I don't think taking it off will be a problem, but I have no idea what species I'm looking for to buy the replacement


----------



## Illaveago (15 Sep 2020)

What's the problem ?
Can you make out the make of the lock ?


----------



## fossyant (15 Sep 2020)

I hope that's not your only lock on the garage door. They are notoriously rubbish. Mine is no more that what's used in a filing cabinet (same key). There are another 4 locks on the door though.


----------



## matticus (15 Sep 2020)

Illaveago said:


> Can you make out the make of the lock ?


That's not actually the best pic of the maker's name. Which I've just realised I've been spelling wrong - it's a "Cardale". Google has quickly found me a replacement  Just need to get the right spindle lenght now ...


----------



## bikingdad90 (15 Sep 2020)

Also need to check if it is half a barrel or a full barrel as sometimes the bottom bit is a blank.
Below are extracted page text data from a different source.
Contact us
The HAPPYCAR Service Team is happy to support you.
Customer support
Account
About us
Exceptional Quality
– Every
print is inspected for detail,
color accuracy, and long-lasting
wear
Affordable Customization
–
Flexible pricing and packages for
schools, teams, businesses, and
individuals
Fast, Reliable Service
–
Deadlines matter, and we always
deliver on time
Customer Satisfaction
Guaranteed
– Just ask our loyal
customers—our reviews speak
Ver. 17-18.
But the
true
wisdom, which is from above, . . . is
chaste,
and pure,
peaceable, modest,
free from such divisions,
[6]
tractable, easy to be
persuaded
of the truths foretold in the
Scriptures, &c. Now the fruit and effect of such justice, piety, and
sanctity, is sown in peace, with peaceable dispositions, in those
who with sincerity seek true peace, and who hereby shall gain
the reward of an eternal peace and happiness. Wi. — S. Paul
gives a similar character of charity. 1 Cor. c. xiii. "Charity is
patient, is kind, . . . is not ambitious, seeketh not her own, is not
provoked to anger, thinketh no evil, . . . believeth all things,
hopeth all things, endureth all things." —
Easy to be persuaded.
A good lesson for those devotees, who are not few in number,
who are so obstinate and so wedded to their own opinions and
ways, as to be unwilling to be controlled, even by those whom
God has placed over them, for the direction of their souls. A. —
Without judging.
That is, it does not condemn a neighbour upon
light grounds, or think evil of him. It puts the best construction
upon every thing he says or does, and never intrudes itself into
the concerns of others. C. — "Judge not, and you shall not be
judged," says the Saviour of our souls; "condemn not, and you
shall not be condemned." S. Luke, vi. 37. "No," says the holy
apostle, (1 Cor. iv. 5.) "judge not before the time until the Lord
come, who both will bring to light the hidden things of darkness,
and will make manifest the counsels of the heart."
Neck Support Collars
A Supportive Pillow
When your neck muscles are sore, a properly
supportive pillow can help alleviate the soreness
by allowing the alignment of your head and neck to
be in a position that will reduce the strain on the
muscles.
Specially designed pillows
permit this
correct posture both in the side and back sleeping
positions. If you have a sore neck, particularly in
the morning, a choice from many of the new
They are a bugger to get out by the way as you need to work blind behind the defence plate inside and mess about releasing the springs that operate the latches at the side and top assuming it is a 3point one? 

ERA locks fit also.


----------



## matticus (15 Sep 2020)

Thanks @bikingdad90 ! This is a bit rushed, but here's a pic of the latches mech bit:


----------



## bikingdad90 (15 Sep 2020)

Same in mine. You need to remove both black bits if I remember correctly. The small black bit releases the faceplate from the front and the big bit releases the handle and locking mechanism so you can change the barrel. There is also a hidden screw or two in the cavities which need unscrewing. Be careful not to lose the screw!


----------